Source information START

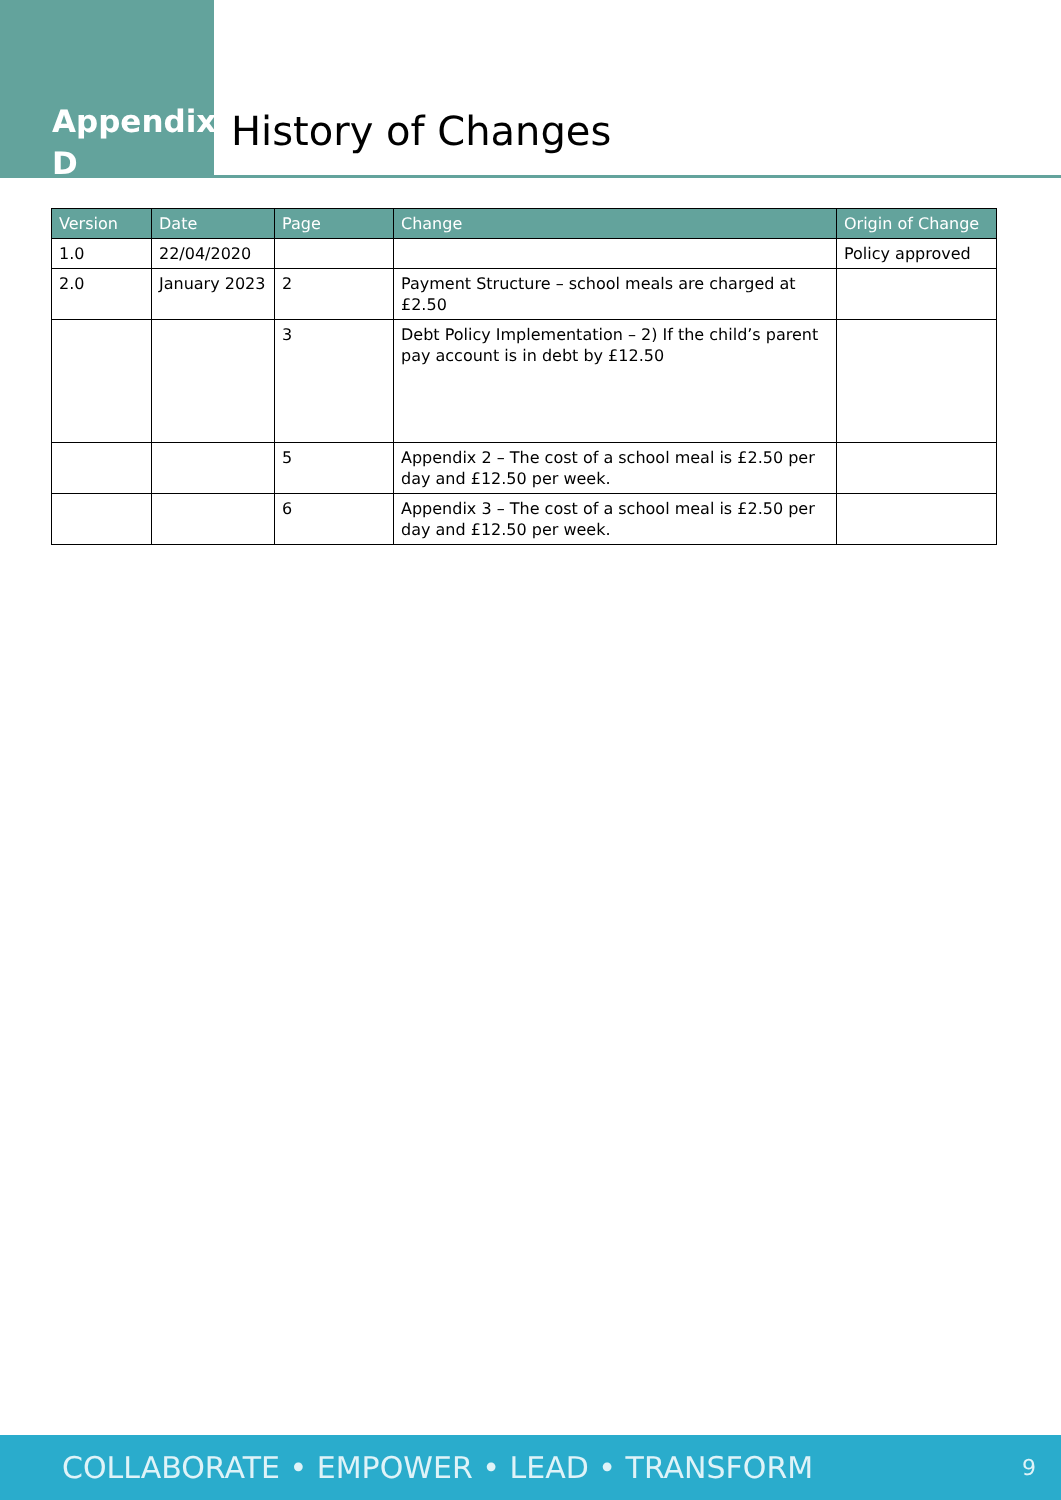Appendix D
History of Changes
| Version | Date | Page | Change | Origin of Change |
| --- | --- | --- | --- | --- |
| 1.0 | 22/04/2020 | | | Policy approved |
| 2.0 | January 2023 | 2 | Payment Structure – school meals are charged at £2.50 | |
| | | 3 | Debt Policy Implementation – 2) If the child’s parent pay account is in debt by £12.50 | |
| | | 5 | Appendix 2 – The cost of a school meal is £2.50 per day and £12.50 per week. | |
| | | 6 | Appendix 3 – The cost of a school meal is £2.50 per day and £12.50 per week. | |
COLLABORATE • EMPOWER • LEAD • TRANSFORM 9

Source information END

→ Exercise brief:
Exact copy, no pictures: reproduce every record as it stands.

→ Completed task:
Appendix D
History of Changes
| Version | Date | Page | Change | Origin of Change |
| --- | --- | --- | --- | --- |
| 1.0 | 22/04/2020 | | | Policy approved |
| 2.0 | January 2023 | 2 | Payment Structure – school meals are charged at £2.50 | |
| | | 3 | Debt Policy Implementation – 2) If the child’s parent pay account is in debt by £12.50 | |
| | | 5 | Appendix 2 – The cost of a school meal is £2.50 per day and £12.50 per week. | |
| | | 6 | Appendix 3 – The cost of a school meal is £2.50 per day and £12.50 per week. | |
COLLABORATE • EMPOWER • LEAD • TRANSFORM 9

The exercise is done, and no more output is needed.